Simon Lester in a post at IELP blog (worldtradelaw.typepad.com) has flagged the issue, and WTO members invoking ‘security exception’ option against foreign suppliers of telecom services. This though is problematic for those with scheduled commitments, according to a former Indian GATT ambassador, Bal Krishan Zutshi, who negotiated the GATS for India.
In recent weeks, spokesmen for the NSA including General Alexander in testimony to Congress have claimed that the surveillance operations revealed by Edward Snowden have disrupted dozens of terrorist plots.

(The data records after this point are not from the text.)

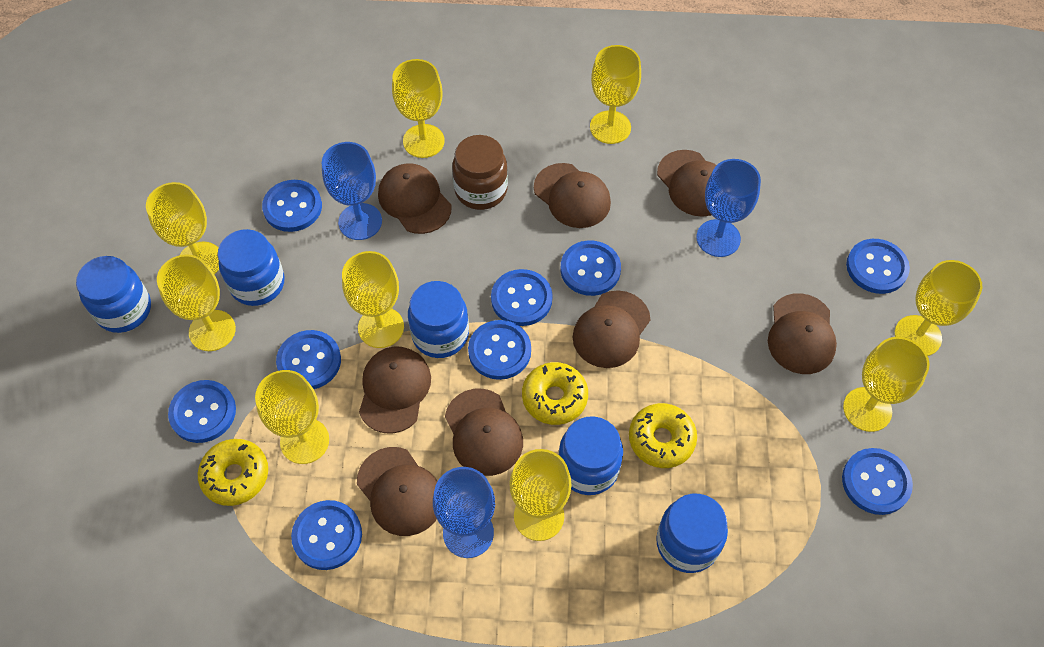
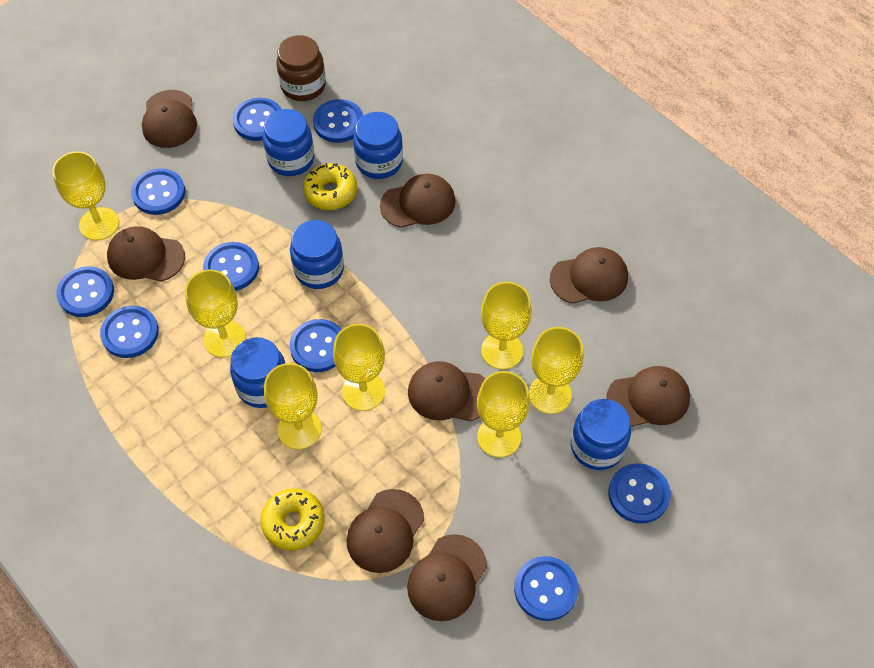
blue goblet: 3 -> 0
yellow donut: 3 -> 2
yellow goblet: 9 -> 7

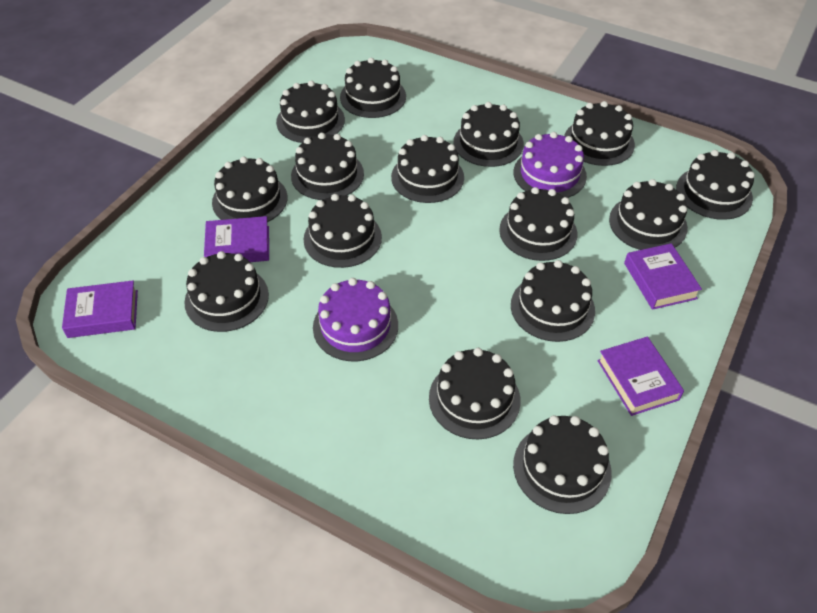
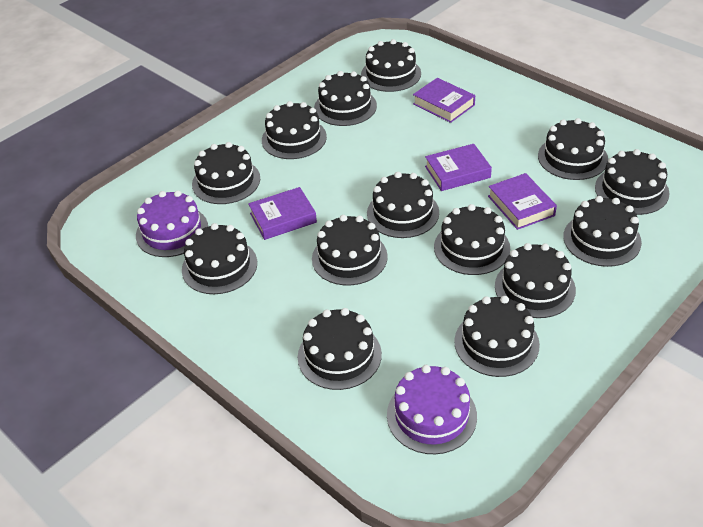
black cake: 15 -> 14

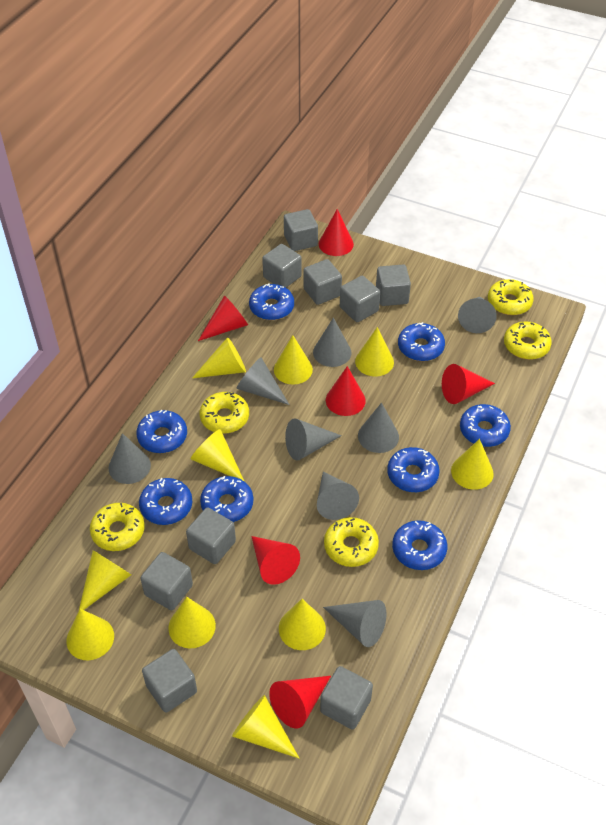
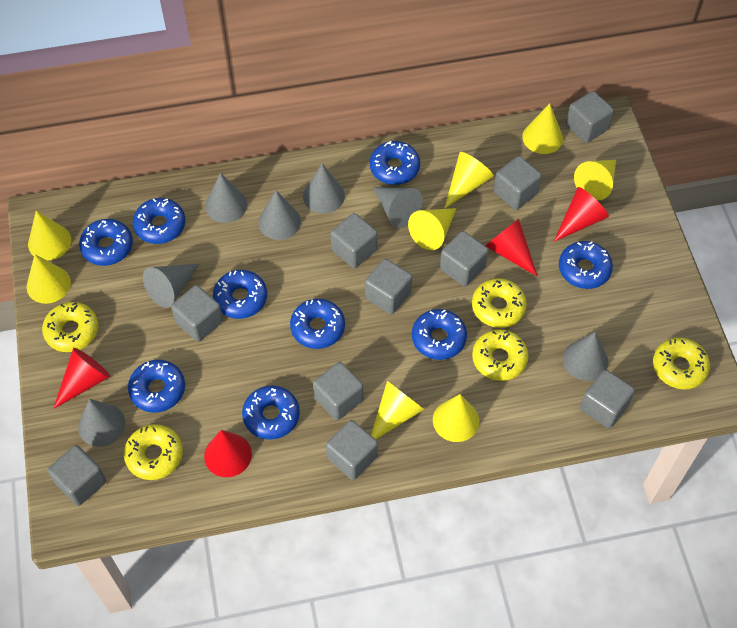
blue donut: 8 -> 9
grey cone: 8 -> 7
grey cube: 9 -> 10
red cone: 6 -> 4
yellow cone: 10 -> 8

Upon scrutiny, however, says Roth, many of these plots appear in fact to have been uncovered not because of the mass collection of metadata but through more traditional surveillance of particular phone numbers or email addresses – the kinds of targeted inquiries that easily would have justified a judicial order allowing review of records kept by communications companies or even monitoring the content of those communications.
The NSA’s two most publicized cases of data collection disrupting terrorists are of a plot to bomb the New York Stock Exchange and an effort to send money to the Somali Islamist group al-Shabaab. The NYSE case, Roth says, was said to have unraveled beginning with a foreign email captured from the monitoring of a foreign website; and the al-Shabaab case was apparently discovered when someone in San Diego called a known terrorist number in East Africa. Neither, he says, seems to have depended on “the mass vacuuming up of our metadata.”
In view of the weakness of these “best” cases, twenty-six US senators have written to the National Intelligence Director asking him to “provide examples of [the NSA program’s] effectiveness in providing unique intelligence, if such examples exist.”
These are yet to be provided and made public. (Geneva, 10 Jul, 2013)
*Chakravarthi Raghavan, former Editor-in-Chief of Press Trust of India (PTI), is the Editor Emeritus of the SUNS.